> [What you have to do] In the records below, how many lines hold the word "peut"? Give only the number.

[Stored data entries]
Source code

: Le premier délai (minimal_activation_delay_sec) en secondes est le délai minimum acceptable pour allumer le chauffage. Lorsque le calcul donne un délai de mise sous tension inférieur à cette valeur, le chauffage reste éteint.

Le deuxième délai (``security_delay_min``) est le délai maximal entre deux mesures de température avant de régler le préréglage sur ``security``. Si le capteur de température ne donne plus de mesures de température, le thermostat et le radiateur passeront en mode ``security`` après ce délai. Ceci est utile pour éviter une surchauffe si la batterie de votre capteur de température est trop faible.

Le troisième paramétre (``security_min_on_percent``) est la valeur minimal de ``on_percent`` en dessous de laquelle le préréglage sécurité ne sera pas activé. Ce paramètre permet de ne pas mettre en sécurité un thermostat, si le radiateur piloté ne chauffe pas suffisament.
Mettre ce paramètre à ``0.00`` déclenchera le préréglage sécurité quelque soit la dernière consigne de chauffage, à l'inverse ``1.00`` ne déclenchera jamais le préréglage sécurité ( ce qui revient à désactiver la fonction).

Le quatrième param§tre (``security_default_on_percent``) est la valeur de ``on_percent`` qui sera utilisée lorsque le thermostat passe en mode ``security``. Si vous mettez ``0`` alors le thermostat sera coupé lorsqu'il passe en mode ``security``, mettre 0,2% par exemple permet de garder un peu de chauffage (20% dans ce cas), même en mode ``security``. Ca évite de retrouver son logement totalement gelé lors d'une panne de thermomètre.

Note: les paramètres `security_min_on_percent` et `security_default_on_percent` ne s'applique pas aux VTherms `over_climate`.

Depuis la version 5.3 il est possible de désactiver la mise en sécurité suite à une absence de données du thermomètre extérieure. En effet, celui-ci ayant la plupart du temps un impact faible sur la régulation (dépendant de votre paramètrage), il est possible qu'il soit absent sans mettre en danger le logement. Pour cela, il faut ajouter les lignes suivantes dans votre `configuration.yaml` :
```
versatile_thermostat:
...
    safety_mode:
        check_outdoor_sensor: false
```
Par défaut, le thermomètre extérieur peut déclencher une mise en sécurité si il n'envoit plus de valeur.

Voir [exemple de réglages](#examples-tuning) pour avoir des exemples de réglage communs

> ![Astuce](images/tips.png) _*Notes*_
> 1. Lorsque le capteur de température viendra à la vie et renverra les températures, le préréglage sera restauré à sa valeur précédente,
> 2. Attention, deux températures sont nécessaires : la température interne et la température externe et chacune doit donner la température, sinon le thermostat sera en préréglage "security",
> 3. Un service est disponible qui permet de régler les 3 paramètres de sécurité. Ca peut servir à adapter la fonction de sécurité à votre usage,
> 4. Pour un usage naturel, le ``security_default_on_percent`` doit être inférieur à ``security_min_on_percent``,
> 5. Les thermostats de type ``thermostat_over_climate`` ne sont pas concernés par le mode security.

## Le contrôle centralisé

> [Solution to the exercise] 2